# Noah's Independent Taste Test of a Lifetime



## Guest (Jul 16, 2014)

I have recently been buying coffee beans like they are going out of fashion. I thought to myself, why are some of them so expensive and why are some of them so cheap - which begged the question, when you pay more for coffee beans do you get better coffee. I have therefore tested various coffee's and I am going to show you the results. I have tried to keep the coffee's anonymous to keep this as an indication of actual results.

*R*ve C**fee - Sign**ure B**nd at £4.20 per 250g*

What a fantastic coffee, at a great price.

*H** B**n - Jabb**wocky B**nd - £7.00 per 250g*

This is a nice coffee, but in my opinion it is not worth the extra money.

*E**ract *offee R*ast** - Uncl* F**ka at £6.50 per 250g*



*
*What a fantastic coffee. Proof that sometimes expensive coffee can be better!

The results of my independent and secret taste test have shown that sometimes money can buy you better tasting coffee BUT not always. Sometimes, it's just as good to buy the cheaper ones.

I hope this helps and happy coffee drinking.

P.s. if anyone would like me to add to the list then let me know?!


----------



## froggystyle (Oct 30, 2013)

You did a good job there Noah, i mean i really cant guess the beans at all!

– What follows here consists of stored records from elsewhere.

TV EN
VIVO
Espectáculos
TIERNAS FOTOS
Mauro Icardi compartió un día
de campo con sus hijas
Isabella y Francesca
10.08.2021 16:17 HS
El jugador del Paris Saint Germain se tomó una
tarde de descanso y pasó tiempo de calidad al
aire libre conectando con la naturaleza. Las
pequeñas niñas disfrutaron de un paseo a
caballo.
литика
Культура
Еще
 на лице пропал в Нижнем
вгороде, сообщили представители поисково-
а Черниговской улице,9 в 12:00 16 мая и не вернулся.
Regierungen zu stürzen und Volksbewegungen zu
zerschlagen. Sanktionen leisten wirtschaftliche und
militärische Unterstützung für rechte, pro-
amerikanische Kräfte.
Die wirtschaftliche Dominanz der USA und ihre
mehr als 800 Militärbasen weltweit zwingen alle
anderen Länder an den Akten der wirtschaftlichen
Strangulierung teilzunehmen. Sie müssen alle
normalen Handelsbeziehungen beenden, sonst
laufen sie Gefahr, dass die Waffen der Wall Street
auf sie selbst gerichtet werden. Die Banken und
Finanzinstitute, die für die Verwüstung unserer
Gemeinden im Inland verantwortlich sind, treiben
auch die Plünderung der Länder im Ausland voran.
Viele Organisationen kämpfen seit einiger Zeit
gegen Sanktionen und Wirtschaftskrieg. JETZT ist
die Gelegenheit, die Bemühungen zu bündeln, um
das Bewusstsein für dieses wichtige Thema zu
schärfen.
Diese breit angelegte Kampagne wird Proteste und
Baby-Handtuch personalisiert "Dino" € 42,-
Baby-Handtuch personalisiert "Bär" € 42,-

Top marks for a great test!


----------



## froggystyle (Oct 30, 2013)

**Please take my last comment as sarcasm.


----------



## Guest (Jul 16, 2014)

froggystyle said:


> You did a good job there Noah, i mean i really cant guess the beans at all!
> 
> Top marks for a great test!


Thanks. I've PM'd you what the coffees are so don't check the inbox system of messages if you don't want to find out. i will reveal them later.


----------



## Guest (Jul 16, 2014)

[sPOLIER] *Rave Coffee - Signature Blend at £4.20 per 250g*



*
**Has Bean - Jabberwocky Blend - £7.00 per 250g*



*
**Extract coffee Roasters - Uncle Funka at £6.50 per 250g *[/sPOLIER]


----------



## Guest (Jul 16, 2014)

****, does anyone know how to use spoilers on here? can a mod do it for me!!!!!!! AHhhhhhH!


----------



## The Systemic Kid (Nov 23, 2012)

Noah&theBean said:


> I have recently been.....


Are you related to Jessy by any chance? Would make a lot of sense


----------



## The Systemic Kid (Nov 23, 2012)

Noah&theBean said:


> ****, does anyone know how to use spoilers on here? can a mod do it for me!!!!!!! AHhhhhhH!

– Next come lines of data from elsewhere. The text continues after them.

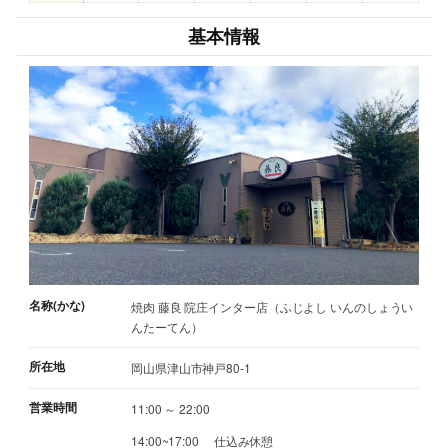
基本情報
名称(かな)
焼肉 藤良 院庄インター店（ふじよし いんのしょうい
んたーてん）
所在地
岡山県津山市神戸80-1
営業時間
11:00 ～ 22:00
14:00~17:00 仕込み休憩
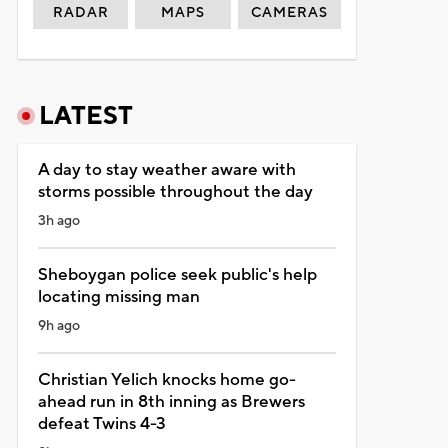
RADAR
MAPS
CAMERAS
LATEST
A day to stay weather aware with
storms possible throughout the day
3h ago
Sheboygan police seek public's help
locating missing man
9h ago
Christian Yelich knocks home go-
ahead run in 8th inning as Brewers
defeat Twins 4-3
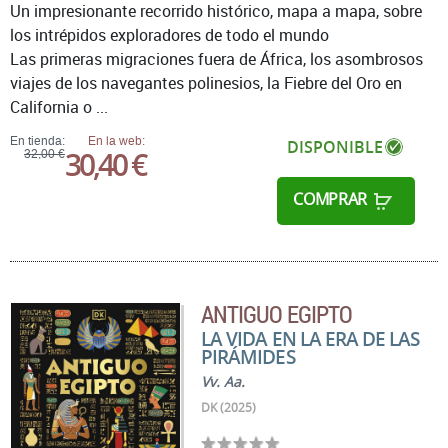
Un impresionante recorrido histórico, mapa a mapa, sobre
los intrépidos exploradores de todo el mundo
Las primeras migraciones fuera de África, los asombrosos
viajes de los navegantes polinesios, la Fiebre del Oro en
California o ...
En tienda:
En la web:
DISPONIBLE
30,40 €
32,00 €
COMPRAR
ANTIGUO EGIPTO
LA VIDA EN LA ERA DE LAS
PIRÁMIDES
Vv. Aa.
DK (2025)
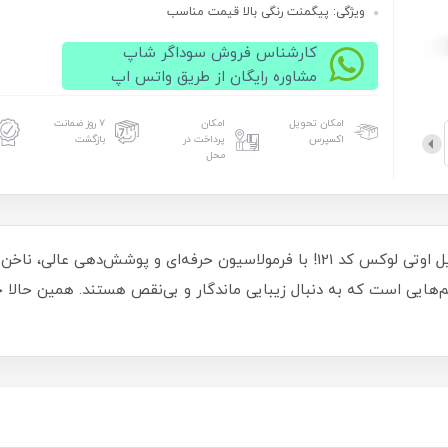
ویژگی: پیگمنت رنگی بالا قیمت مناسب
کارشناس فروش سوداگر شاپ
مشاوره رایگان از طریق واتس اپ
امکان تحویل
امکان
۷ روز ضمانت
اکسپرس
پرداخت در
بازگشت
محل
تجربه‌ای بی‌نظیر از زیبایی و دوام با لاک ژل 15 میل اوتی لوکس کد 121! با فرمولاسیو
خانم‌هایی است که به دنبال زیبایی ماندگار و بی‌نقص هستند. همین حالا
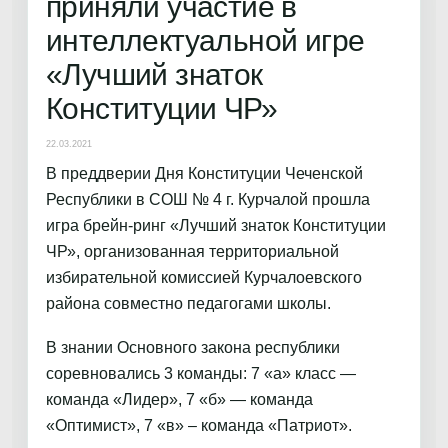
приняли участие в
интеллектуальной игре
«Лучший знаток
Конституции ЧР»
22.03.2021
В преддверии Дня Конституции Чеченской
Республики в СОШ № 4 г. Курчалой прошла
игра брейн-ринг «Лучший знаток Конституции
ЧР», организованная территориальной
избирательной комиссией Курчалоевского
района совместно педагогами школы.
В знании Основного закона республики
соревновались 3 команды: 7 «а» класс —
команда «Лидер», 7 «б» — команда
«Оптимист», 7 «в» – команда «Патриот».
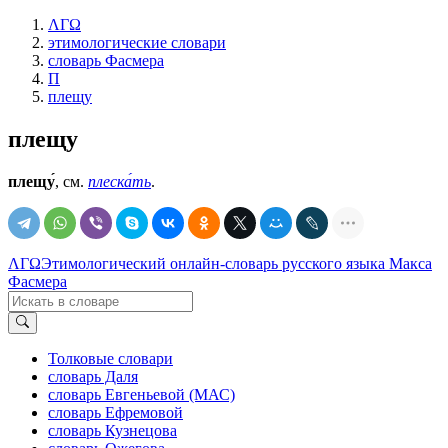
ΛΓΩ
этимологические словари
словарь Фасмера
П
плещу
плещу
плещу́
, см.
плеска́ть
.
ΛΓΩ
Этимологический онлайн-словарь русского языка Макса
Фасмера
Толковые словари
словарь Даля
словарь Евгеньевой (МАС)
словарь Ефремовой
словарь Кузнецова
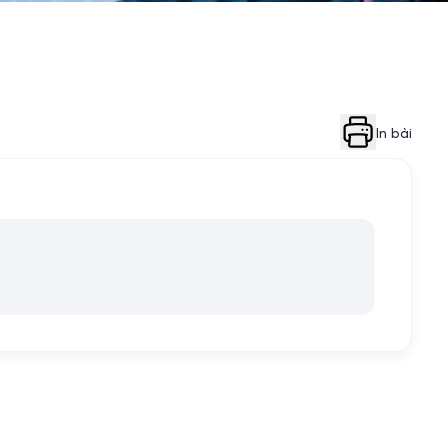
In bài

Yeah, right, double arghhhhhhh.


----------



## Drewster (Dec 1, 2013)

Noah&theBean said:


> ****, does anyone know how to use spoilers on here? can a mod do it for me!!!!!!! AHhhhhhH!


Noah

This is a simple way to do a spoiler

OK


----------



## Tiny tamper (May 23, 2014)

with thanks to noah for another chocolate fireguard production


----------



## Neill (Jun 26, 2013)




----------



## Yes Row (Jan 23, 2013)

And giving.....


----------



## Guest (Jul 16, 2014)

giving? .


----------



## Mrboots2u (May 10, 2013)

Words fail me


----------



## Xpenno (Nov 12, 2012)

Has Bean Jabberwocky is £5 so it sounds like you've been robbed....

http://www.hasbean.co.uk/collections/has-bean-blends/products/jabberwocky-mk4-2014


----------



## Yes Row (Jan 23, 2013)

Noah&theBean said:


> giving? .


As per some of my previous posts on your threads, you are the gift that keeps giving!

Keep up the good work!


----------



## urbanbumpkin (Jan 30, 2013)

Excellent Noah, great piece of reviewing and comedy writing.










Did you blind test these or were you in on the identity of the bean?


----------



## Dylan (Dec 5, 2011)

Ok, thats it. Im out.


----------



## Daren (Jan 16, 2012)

Noah's next test - Which is best.... An EK43, Black & Decker sander or pestle and mortar? They all mash beans right?


----------



## ronsil (Mar 8, 2012)

.....but I'm sure a pestle & mortar would do it Noah's way.


----------



## ShortShots (Oct 2, 2013)

Noah, please come to the titan grinder jam, I will pay for your spot, please bring a pestle and mortar as well for comparisons


----------